Breathtakingly Excessive

By

Jim Steinman

As a student at Amherst College in Massachusetts, Steinman wrote the book, music, lyrics and starred in a spectacular play, The Dream Engine. Joseph Papp, founder of the New York Shakespeare Festival, saw the play and was so impressed he went backstage at intermission and bought the rights to The Dream Engine with plans of opening it off-Broadway at the Delacorte Theater in Central Park. Papp's plans were hindered, however, by city officials who advised him that Steinman's material was "far too raunchy, sexually explicit and violent to be performed in an open public place owned by the city." Papp then commissioned Steinman to collaborate with Michael Weller, who wrote the screenplays for Hair and Ragtime. The result was the 1974 premier of More Than You Deserve.

It was during the auditions for that musical that Steinman and Meat Loaf first met. Britain's Kerrang! magazine named this meeting as one of the Top 10 most important moments in the history of Rock and Roll. Bat Out Of Hell, which Jim wrote, arranged and co-produced, has sold over 30 million albums since its release in 1977, and has remained on the British Top 150 Album Chart ever since. Internationally Bat Out Of Hell is the biggest debut album of all-time and continues to sell upward of 45 thousand albums every week. It has been called "the soundtrack of a generation" and it continues to function as such every time a teenager discovers the album.

In the next few years, as well as writing all of the songs for Meat Loaf's Dead Ringer album, Steinman wrote the all orchestral score for the Rob Cohen directed film A Small Circle Of Friends. In 1981 Jim recorded Bad For Good, his only solo album. He wrote all the songs and co-produced this platinum album with Todd Rundgren.
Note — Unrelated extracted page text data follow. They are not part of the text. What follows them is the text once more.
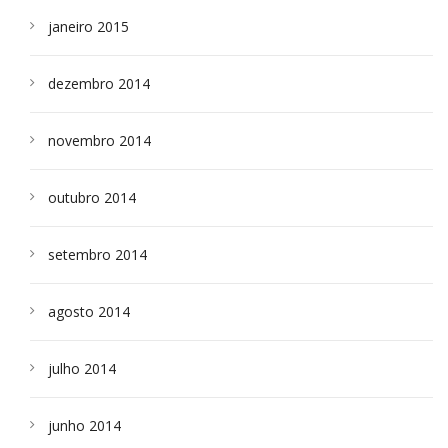
janeiro 2015
dezembro 2014
novembro 2014
outubro 2014
setembro 2014
agosto 2014
julho 2014
junho 2014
After Bad For Good, Steinman wrote and produced "Total Eclipse Of The Heart" for Bonnie Tyler. The song was #1 in almost every country of the world and won a Grammy in 1984. The album Faster Than The Speed Of Night, was the first album by a female artist to enter the UK charts at #1. At the same time, Jim wrote and produced "Making Love Out Of Nothing At All" for Air Supply. It reached #2 in the Billboard Charts as "Total Eclipse Of The Heart" reached #1. Jim Steinman is the only individual to have written and produced songs that were #1 and #2 simultaneously.

The next five years held a number of projects. He wrote and produced "Left In The Dark" for Barbra Streisand. For Barry Manilow he created "Read 'em And Weep," the last top ten single Barry would have. He co-produced Billy Squire's Signs Of Life LP. For the British group Sisters Of Mercy Floodland album, he produced two of the three top 20 UK singles, one of which, "This Corrosion," went to #1. In 1986 he produced and directed Bonnie Tyler's Secret Dreams And Forbidden Fire LP, in addition to writing four of its songs. Its #1 single "Holding Out For A Hero" was featured in the movie Footloose. Steinman also wrote all of the concert music for the Walter Hill film Streets Of Fire.

In 1989 Jim wrote and produced Original Sin for his all-girl recording project, Pandora's Box. Critically acclaimed, many of its songs have been subsequently recorded and released by other artists with great success. The title cut was recorded by Taylor Dayne and used as the theme to the movie The Shadow.

Bat Out Of Hell II - Back Into Hell, Steinman's reunion collaboration with Meat Loaf, was released in 1993. Dubbed the "come-back album of the decade," it was the fastest selling album since Michael Jackson's Thriller. Featuring the worldwide #1 single "I'd Do Anything For Love (But I Won't Do That), sales top 15 million copies.

The UK group Take That takes the Steinman produced "Never Forget" to #1 in 1995. For Celine Dion's Falling Into You album Steinman produces three tracks and penned her smash hit "It's All Coming Back To Me Now."

The 1996/1997 theater seasons welcome the premiere of Whistle Down The Wind. Jim provides lyrics for this Andrew Lloyd Webber musical. Steinman will also be providing the music for Roman Polanski's Dance Of The Vampires which is scheduled to premiere in Vienna in the fall of 1997.

What could possibly be the most exciting project of Steinman career is also in development. Work on Neverland, Jim's dream project, is underway with both stage and screen being discussed as forums.

Jim Steinman was one of the first to appreciate the power of images with music. He has always had the general attitude of his songs being theater pieces, mini-operas. Steinman's artistic contributions have been varied and plentiful and there is every good reason to believe his future holds much more of the same. Behold the wonderment that is Jim Steinman!